Output from YKD_LOG_STATS looks as follows:

{                                       
    "duration_compiling": 5.5219,                                               
    "duration_deopting": 2.2638,
    "duration_jit_executing": 0.2,
    "duration_outside_yk": 0.142,
    "duration_trace_mapping": 3.3797,                                           
    "traces_collected_err": 0,                                                  
    "traces_collected_ok": 11,                                                  
    "traces_compiled_err": 1,
    "traces_compiled_ok": 10                                                    
}

Fields and their meaning are as follows:

  • duration_compiling. Float, seconds. How long was spent compiling traces?
  • duration_deopting. Float, seconds. How long was spent deoptimising from failed guards?
  • duration_jit_executing. Float, seconds. How long was spent executing JIT compiled code?
  • duration_outside_yk. Float, seconds. How long was spent outside yk? This is a proxy for "how much time was spent in the interpreter", but is inherently an over-approximation because we can't truly know exactly what the system outside Yk counts as "interpreting" or not. For example, if an interpreter thread puts itself to sleep, we will still count it as time spent "outside yk".
  • duration_trace_mapping. Float, seconds. How long was spent mapping a "raw" trace to compiler-ready IR?
  • trace_executions. Unsigned integer. How many times have traces been executed? Note that the same trace can count arbitrarily many times to this.
  • traces_collected_err. Unsigned integer. How many traces were collected unsuccessfully?
  • traces_collected_ok. Unsigned integer. How many traces were collected successfully?
  • traces_compiled_err. Unsigned integer. How many traces were compiled unsuccessfully?
  • traces_compiled_ok. Unsigned integer. How many traces were compiled successfully?

Perf

On Linux, perf can be used to profile yk. You first need to record an execution of an interpreter and then separately view the profiling data that was generated.

Recording a Profile

To record a profile we first recommend compiling yk with debugging info embedded. cargo's debug profile does this automatically, but because no code optimisation is performed, the profiles are unrepresentative. We recommend using yk's provided profile-with-debug profile, which turns on --release-style code optimisation and embeds debugging information:

$ cargo build --profile=release-with-debug

Ensure that the interpreter you are profiling links to the appropriate version of yk and then call perf record:

$ perf record --call-graph dwarf -g ./interpreter ...args...
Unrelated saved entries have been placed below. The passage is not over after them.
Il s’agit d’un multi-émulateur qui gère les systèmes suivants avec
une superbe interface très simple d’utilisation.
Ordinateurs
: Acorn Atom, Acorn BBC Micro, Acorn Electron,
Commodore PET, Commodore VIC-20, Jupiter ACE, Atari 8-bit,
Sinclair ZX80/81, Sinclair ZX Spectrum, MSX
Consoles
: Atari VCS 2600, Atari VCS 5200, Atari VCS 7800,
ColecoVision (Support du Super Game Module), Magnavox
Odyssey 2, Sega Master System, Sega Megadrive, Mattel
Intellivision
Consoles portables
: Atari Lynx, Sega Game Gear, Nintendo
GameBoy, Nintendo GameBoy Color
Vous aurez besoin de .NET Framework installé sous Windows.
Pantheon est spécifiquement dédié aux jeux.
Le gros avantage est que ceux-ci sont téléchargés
This uses --call-graph dwarf to force perf use DWARF debugging information: this will only be useful if you have compiled yk with embedded debugging information, as recommended above.

Viewing a profile

perf profiles can be visualised in a number of ways. When using perf report or perf script we currently recommend passing --no-inline to avoid the huge processing time incurred by indirectly running addr2line (note that this might change in the future).

Terminal

To quickly view a profile in the terminal:

$ perf report -g --no-inline

Firefox profiler

After processing perf's output, you can use Firefox's Profiler to view the data locally. Note that this does not upload the data --- all processing happens in your browser! First process the data:

$ perf script -F +pid --no-inline > out.perf

Then go to the Firefox Profiler page, press "Load a profile from file" and upload out.perf.

Flame graphs

You can make a flame graph using the Rust flamegraph tool. Install with cargo install flamegraph and then use flamegraph to profile and produce a flamegraph in one go with:

$ /path/to/cargo/bin/flamegraph --no-inline -- ./interpreter ...args...

Note that flamegraph passes --call-graph=dwarf to perf record by default (pass -v to see the exact perf invocation used).

This will produce an svg file which you can then view.